American Airlines makes disabled woman crawl instead of providing her a wheelchair ramp to access her flight. Theresa Purcell, who lives with Charcot-Marie-Tooth’s disease, is confined to a wheelchair. On a recent flight from San Diego to Hawaii, Ms. Purcell asked the gate agent to set up a ramp that would allow her to board the plane.
The agent, epitomizing customer service, told Ms. Purcell that it was too late to get a ramp and, despite being advised of Ms. Purcell’s condition, refused the request for a ramp. Faced with the choice of missing her flight or making do, Ms. Purcell made do and suffered the humiliation of crawling up the stairs to the plane and then crawling to her seat. Apparently, those paragons of excellent service couldn’t even be bothered to meet her at the top of the stairs with her chair.
One would figure that some form of just compensation would be in order for this flagrant disregard for Ms.

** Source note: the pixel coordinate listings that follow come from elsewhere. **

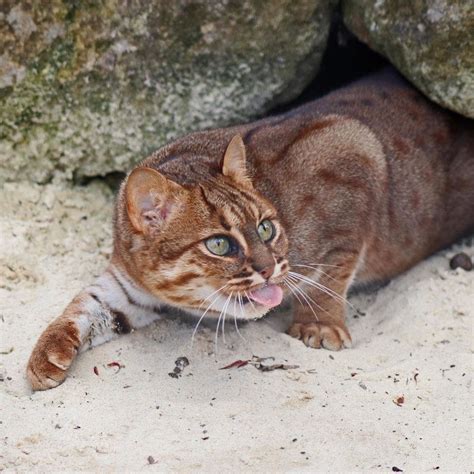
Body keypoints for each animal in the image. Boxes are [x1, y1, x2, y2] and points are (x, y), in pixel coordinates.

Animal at [27, 69, 472, 388]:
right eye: (220, 245)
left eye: (267, 229)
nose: (271, 268)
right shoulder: (127, 285)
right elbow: (83, 305)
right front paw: (45, 352)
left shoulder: (356, 148)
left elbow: (331, 272)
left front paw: (319, 324)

Purcell’s condition and needs. Hello! Americans with Disabilities Act, anyone? But no, even that was too much to ask of American Airlines. No comped flight, no vouchers, not even an extra back of pretzels.
Instead, American Airlines issued an apology saying that its employees didn’t give Ms. Purcell “attentive, courteous and professional service.” As you can expect, American’s apology didn’t make up for the humiliation and embarrassment she experienced. She filed suit against American Airlines asking for $75,000.
Lest anyone think that this is new behavior for American Airlines, it also made the news recently for refusing a wheelchair to cancer patient, Lisa Love. Ms. Love had just gone through chemotherapy and told the agent she was feeling quite weak, a fairly normal side effect of chemo.
The agent, exhibiting American Airlines’ stellar commitment to its customers, said Ms. Love looked “just fine” and ignored her request.
Personally, I hope Ms. Purcell’s case goes to trial. No settlements; I want a jury to see this woman and hear her case. I want her peers to look at American Airlines’ attorney and collectively say, “You have got to be kidding me!” I want them to give Ms. Purcell the $75k she’s asking for and then hit American Airlines with another $1M in punitive damages.
This is one of the most egregious and shocking displays of idiocy and corporate ill behavior I’ve seen lately. Regardless of the suit’s outcome, I can assure you that I will not be flying American Airlines again. I strongly encourage you to ignore them, too.